To the Editor: In a recent editorial, Jeffrey A. Lieberman, M.D., and Wayne S. Fenton, M.D. (1), noted that an untreated first episode of psychosis constitutes a major mental health problem and advocated early detection and treatment. There may be several reasons why untreated psychosis is an important public health problem, but the evidence for some of the reasons is debatable. One reason for early detection and intervention, however, raises no questions and is obvious to anyone who has been touched by the illness. Drs. Lieberman and Fenton stated it succinctly: "Untreated psychosis damages lives" (p. 1728).

This "collateral damage" can be extensive and, as Drs. Lieberman and Fenton described, can impose "a significant burden of terror, suffering, and bewilderment on patients and their families" (p. 1728). Specifically, impairments in functioning can disrupt adolescent and young adult development at a crucial and already complex stage of life. Other potentially associated problems involve stigma, embarrassment, isolation, loss of mastery and control, diminution of self-worth, a disrupted educational and/or professional trajectory, a wounded capacity for therapeutic alliance, and a hindered capacity to participate fully in treatment decisions. Research can be very useful in delineating specific ways in which collateral damage evolves and how delays in identification and treatment occur.

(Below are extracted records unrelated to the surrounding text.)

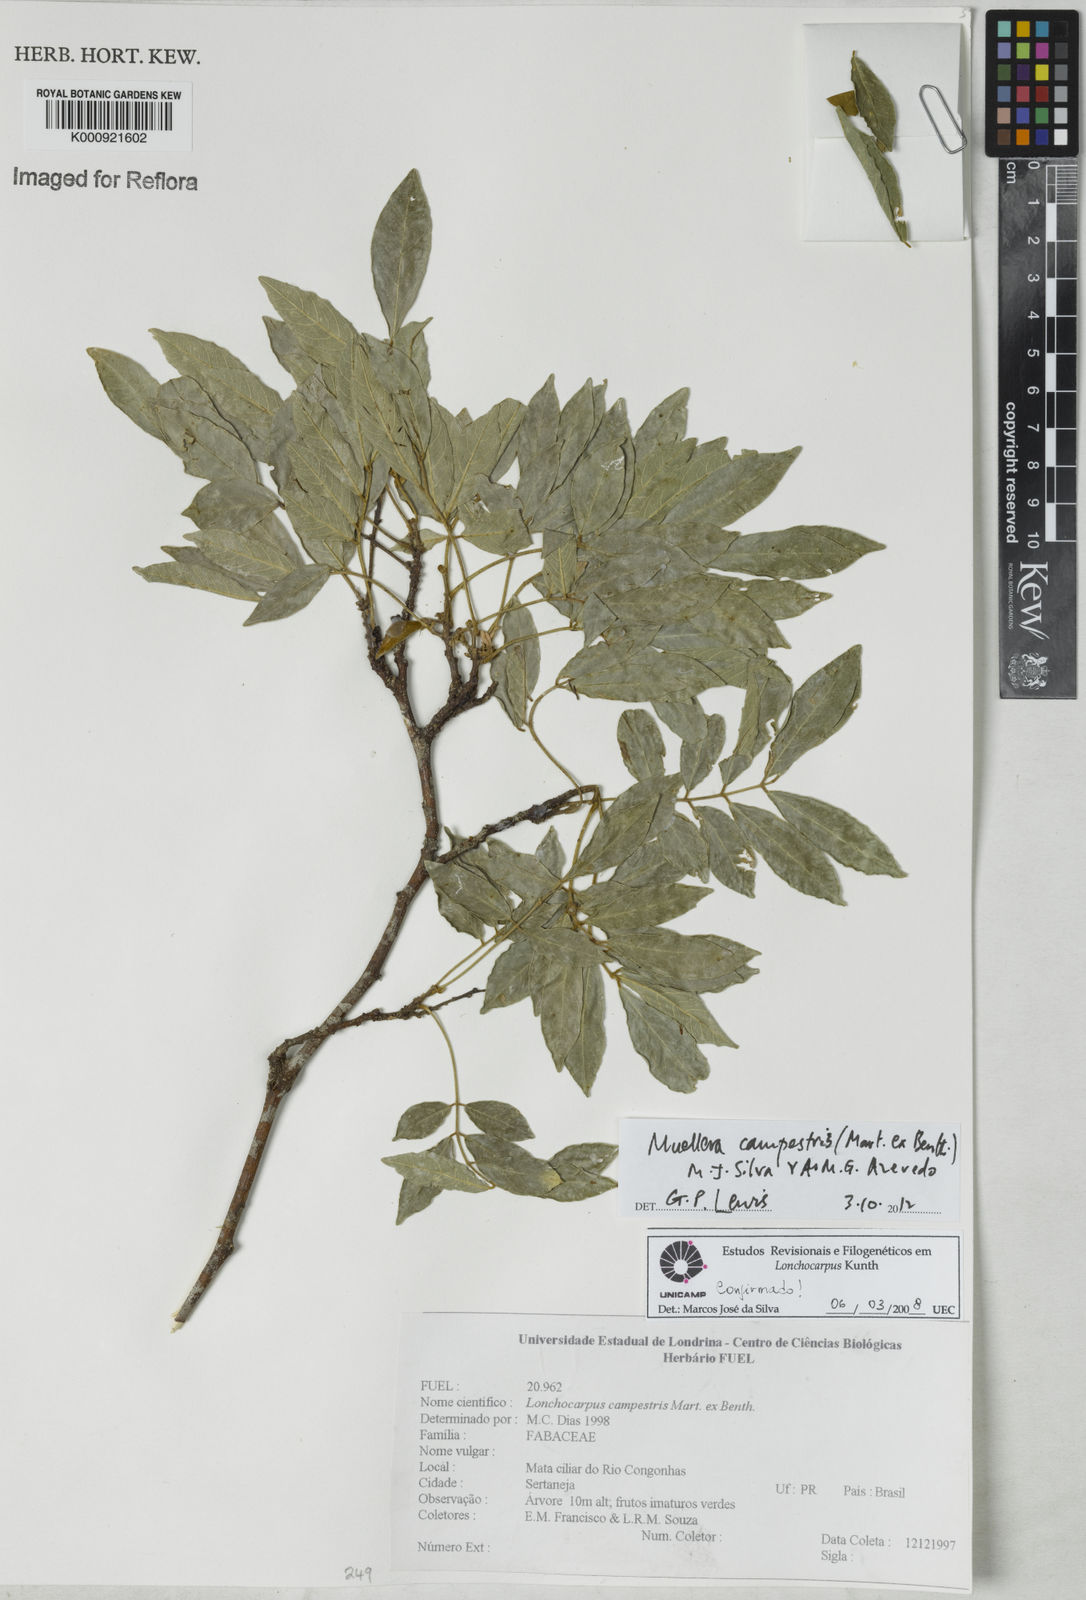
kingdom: Plantae
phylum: Tracheophyta
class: Magnoliopsida
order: Fabales
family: Fabaceae
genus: Muellera
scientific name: Muellera campestris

Early identification and treatment may reduce this damage. A method that offers the opportunity to treat psychosis immediately at onset is one in which patients are identified in a putatively prodromal phase of the illness and either followed prospectively or enrolled in a clinical treatment or prevention trial. Patients in the Prevention Through Risk Identification Management and Education (PRIME) Research Clinic in New Haven, Conn., are actively symptomatic and have been identified as being at imminent risk for developing schizophrenic psychosis. We monitor them closely and then treat them with antipsychotic medication immediately upon onset of symptoms if they reach psychotic levels of intensity. Thus far 11 patients have converted from a prodromal to a psychotic state and have received treatment at onset.

No patients have required hospitalization as a result of having developed psychosis. All but one continued with intended daily activities of work or school (days absent: mean=0.17, SD=1.12), as well as with long-term plans (e.g., remaining in school, entering college, or maintaining their position in the job hierarchy). All of the patients maintained strong ties and good relationships with their members of their immediate family and sustained their social networks. Overall medication compliance, as measured by mean pill count, was 93% (SD=10), and seven of nine patients have thus far completed treatment.

We are aware that early identification of illness in the prodromal phase is associated with a risk of labeling and possibly stigmatizing patients and can have negative consequences for their social networks and self-esteem. Our experience, however, suggests that this approach may prevent a powerful source of stigma, i.e., untreated and undetected irrational behavior and hospitalization. Our data are clearly anecdotal, and our group was very small, but our clinical experience is compelling enough to share and suggests that preventing collateral damage through early detection and prevention should be an area of active investigation.